In 300 yards, take the next exit down Memory Lane…
Lionel Messi’s fractured arm means today’s meeting between Barcelona and Real Madrid will be the first in 11 years not to feature either the Argentine No10 or Cristiano Ronaldo.
Rather fittingly, the Clasico of December 2007 proved to be a defining moment in the two great clubs’ unparalleled rivalry.
With Messi injured, Barcelona head coach Frank Rijkaard called upon proven performers Ronaldinho and Deco to fill the void left by the magical 20-year-old.
Bernd Schuster opted to keep faith in Julio Baptista, rather than replacing the Brazilian with the returning Guti, a decision which was entirely justified…
Going in to the game, all the pressure was on Barca.
Real held a four-point lead over their rivals in the league having won 12 of their 16 games, compared to Barca’s nine.
Whispers of Rijkaard’s uncertain future circulated Catalonia.
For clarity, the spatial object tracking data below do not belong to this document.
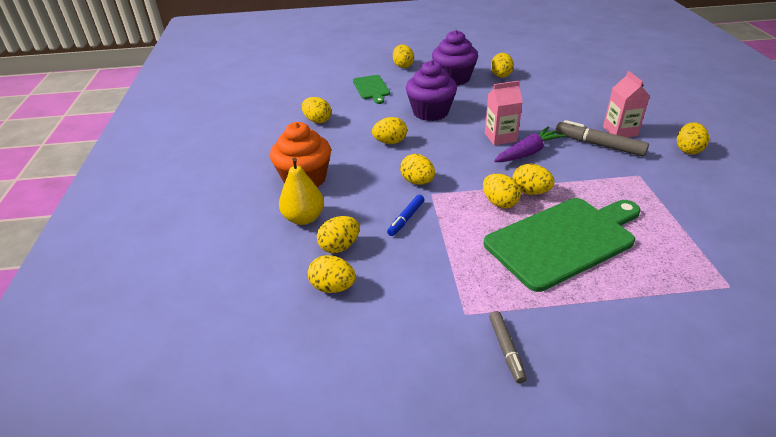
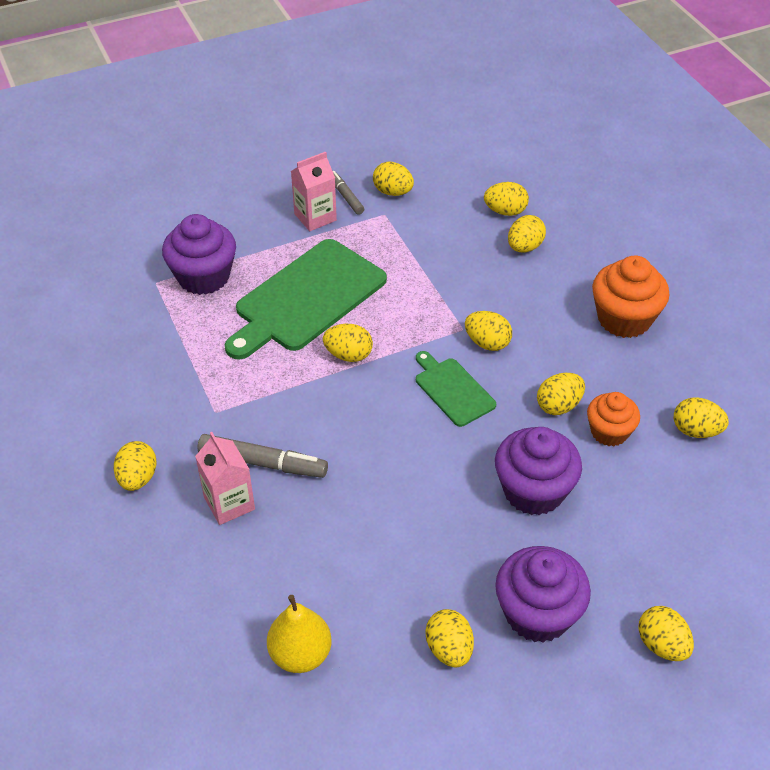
camera: 160 degrees right, 10 degrees up
yellow pear [279,158,324,225] -> yellow pear moved to [267,595,332,673]
green cutting board [353,75,390,104] -> green cutting board moved to [416,351,496,427]
blue marker [387,195,425,236] -> none
yellow egg [483,174,521,208] -> yellow egg moved to [373,162,414,196]
pink carton [485,81,523,145] -> pink carton moved to [291,152,337,231]
purple carrot [494,127,566,162] -> none
none -> purple cupcake [162,214,236,295]
none -> orange cupcake [587,392,640,446]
It is often the case that a season is defined by El Clasico — the sheer gravity of the fixture shapes the entire campaign and can make or break an individual’s reputation.
This was no different.
We’ll spare you the drawn-out drama.
Real won 1-0 courtesy of a Julio Baptista goal — an excellent one at that.
Check out the devastatingly effective one-two…
Arsenal fans would have appreciated such finishing during Baptista’s loan spell in north London the previous season.
As Barca chased the game, Real continued to threaten on the break.
A knackered Deco was removed on the hour — Rijkaard’s decision to start the Portuguese playmaker would be heavily criticised during the postmortem.
With ten minutes left, Thierry Henry was sent out to warm up.
But when the board went up, it did no display the prolific Frenchman’s number.
Instead, 17-year-old Bojan was thrown on, leaving Henry with nothing to do but to resume his position on the bench.
In fairness, the young Spaniard caused the visiting defence a few issues in the game’s dying moments, but Los Blancos hung on to take the three points and move seven clear of their long-time rivals.
The scoreline was tight but the nature of Barcelona’s performance caused concern.
“We should have finished them off sooner,” said Schuster, rubbing salt in the wounds after the game.
“I would not call it easy but it was certainly easier than I expected.
“The fact that Barcelona didn’t score at home says it all.”
Real Madrid went on to win the league comfortably.
Barca finished ten points behind second-placed Villarreal having dropped points in 19 games over the course of the season.
Rijkaard was sacked in May and Pep Guardiola was named as his replacement.
Barca won the treble the very next season with many immediately heralding them as one of the greatest teams ever.
While there were several contributing factors to the defining transition in Barcelona’s history, it can certainly be traced back to defeat in El Clasico sans Messi in 2007.
There’s a reason they call it the biggest game in the world — it produces shock waves like no other.